(Items from a data source)

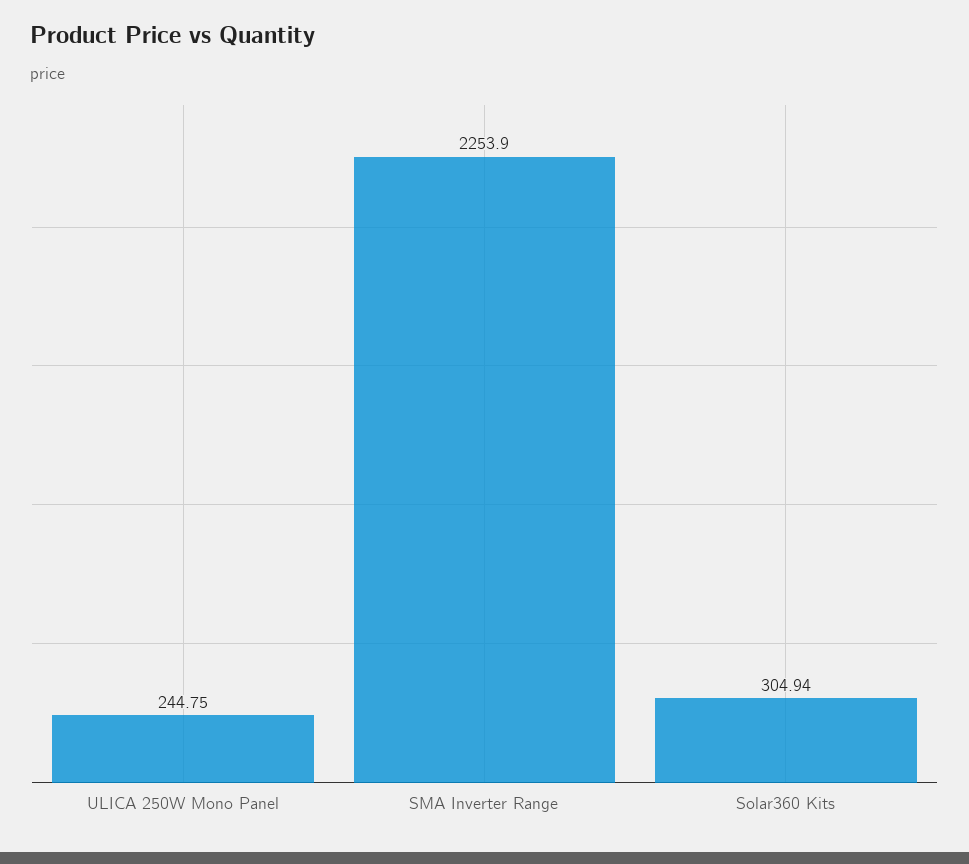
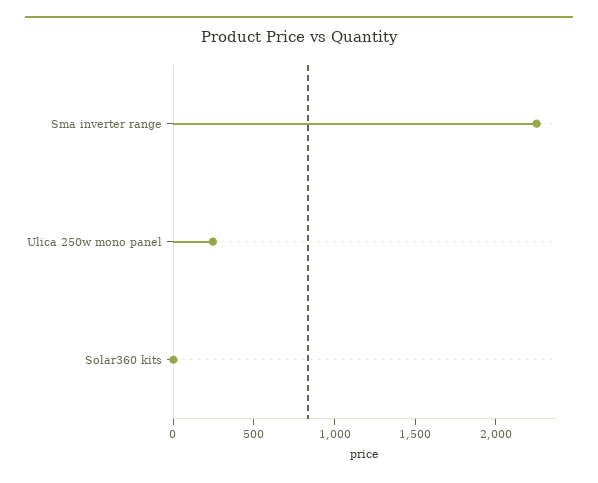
  {
    "ULICA 250W Mono Panel": 244.75,
    "SMA Inverter Range": 2253.9,
-   "Solar360 Kits": 304.94
+   "Solar360 Kits": 0
  }

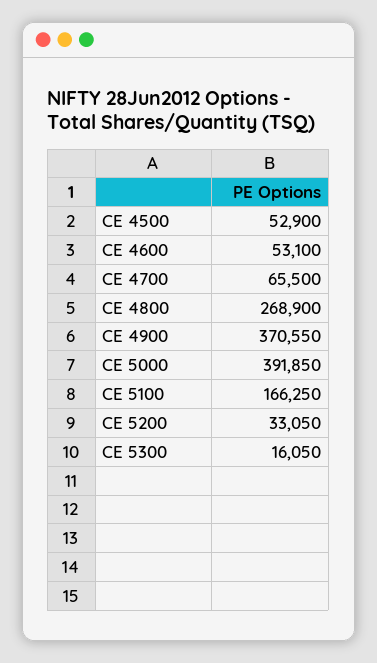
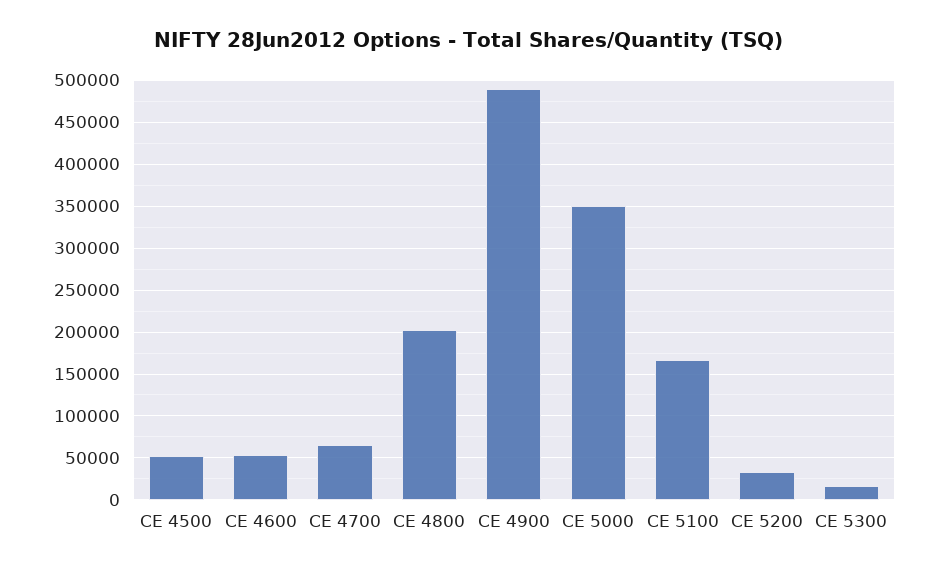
  {
    "CE 4500": 52900,
    "CE 4600": 53100,
    "CE 4700": 65500,
-   "CE 4800": 268900,
+   "CE 4800": 200000,
-   "CE 4900": 370550,
+   "CE 4900": 490000,
-   "CE 5000": 391850,
+   "CE 5000": 350000,
    "CE 5100": 166250,
    "CE 5200": 33050,
    "CE 5300": 16050
  }

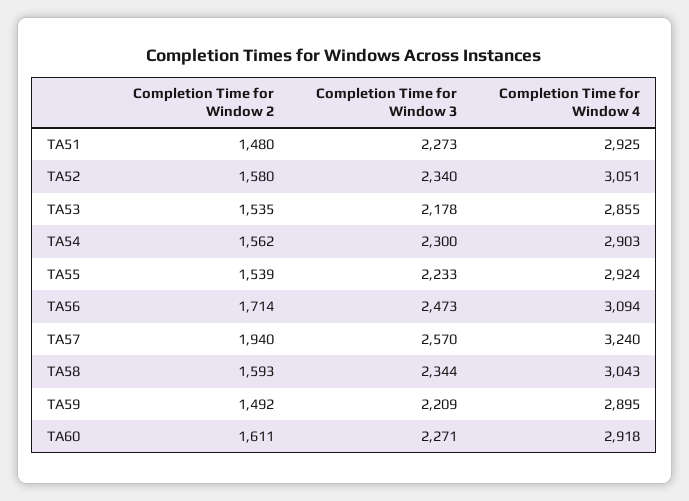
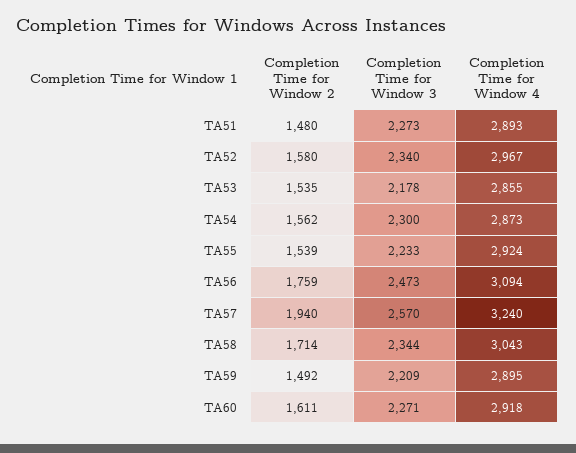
  {
    "Completion Time for Window 2": {
      "TA51": 1480,
      "TA52": 1580,
      "TA53": 1535,
      "TA54": 1562,
      "TA55": 1539,
-     "TA56": 1714,
+     "TA56": 1759,
      "TA57": 1940,
-     "TA58": 1593,
+     "TA58": 1714,
      "TA59": 1492,
      "TA60": 1611
    },
    "Completion Time for Window 3": {
      "TA51": 2273,
      "TA52": 2340,
      "TA53": 2178,
      "TA54": 2300,
      "TA55": 2233,
      "TA56": 2473,
      "TA57": 2570,
      "TA58": 2344,
      "TA59": 2209,
      "TA60": 2271
    },
    "Completion Time for Window 4": {
-     "TA51": 2925,
+     "TA51": 2893,
-     "TA52": 3051,
+     "TA52": 2967,
      "TA53": 2855,
-     "TA54": 2903,
+     "TA54": 2873,
      "TA55": 2924,
      "TA56": 3094,
      "TA57": 3240,
      "TA58": 3043,
      "TA59": 2895,
      "TA60": 2918
    }
  }

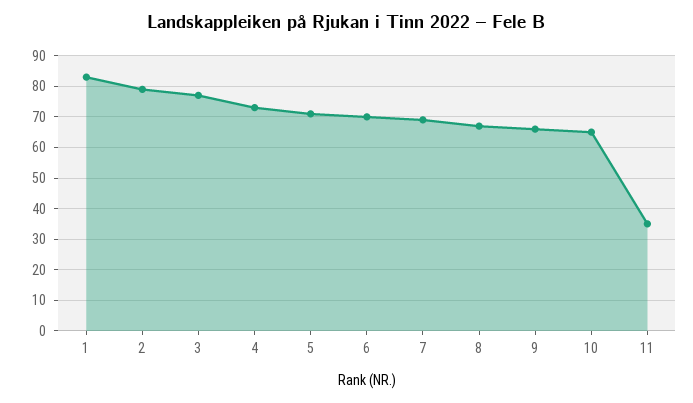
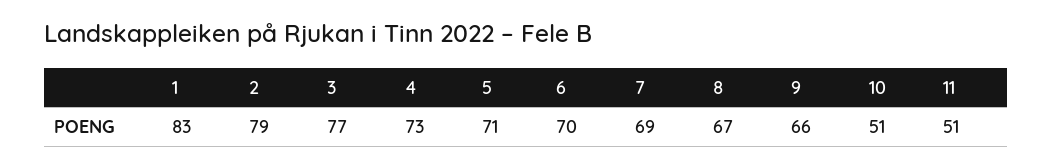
  {
    "1": 83,
    "2": 79,
    "3": 77,
    "4": 73,
    "5": 71,
    "6": 70,
    "7": 69,
    "8": 67,
    "9": 66,
-   "10": 65,
+   "10": 51,
-   "11": 35
+   "11": 51
  }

◆ Job: Except for the pictures, set down all of the records exactly as they are.

◆ Result for this task:
  {
    "ULICA 250W Mono Panel": 244.75,
    "SMA Inverter Range": 2253.9,
-   "Solar360 Kits": 304.94
+   "Solar360 Kits": 0
  }

  {
    "CE 4500": 52900,
    "CE 4600": 53100,
    "CE 4700": 65500,
-   "CE 4800": 268900,
+   "CE 4800": 200000,
-   "CE 4900": 370550,
+   "CE 4900": 490000,
-   "CE 5000": 391850,
+   "CE 5000": 350000,
    "CE 5100": 166250,
    "CE 5200": 33050,
    "CE 5300": 16050
  }

  {
    "Completion Time for Window 2": {
      "TA51": 1480,
      "TA52": 1580,
      "TA53": 1535,
      "TA54": 1562,
      "TA55": 1539,
-     "TA56": 1714,
+     "TA56": 1759,
      "TA57": 1940,
-     "TA58": 1593,
+     "TA58": 1714,
      "TA59": 1492,
      "TA60": 1611
    },
    "Completion Time for Window 3": {
      "TA51": 2273,
      "TA52": 2340,
      "TA53": 2178,
      "TA54": 2300,
      "TA55": 2233,
      "TA56": 2473,
      "TA57": 2570,
      "TA58": 2344,
      "TA59": 2209,
      "TA60": 2271
    },
    "Completion Time for Window 4": {
-     "TA51": 2925,
+     "TA51": 2893,
-     "TA52": 3051,
+     "TA52": 2967,
      "TA53": 2855,
-     "TA54": 2903,
+     "TA54": 2873,
      "TA55": 2924,
      "TA56": 3094,
      "TA57": 3240,
      "TA58": 3043,
      "TA59": 2895,
      "TA60": 2918
    }
  }

  {
    "1": 83,
    "2": 79,
    "3": 77,
    "4": 73,
    "5": 71,
    "6": 70,
    "7": 69,
    "8": 67,
    "9": 66,
-   "10": 65,
+   "10": 51,
-   "11": 35
+   "11": 51
  }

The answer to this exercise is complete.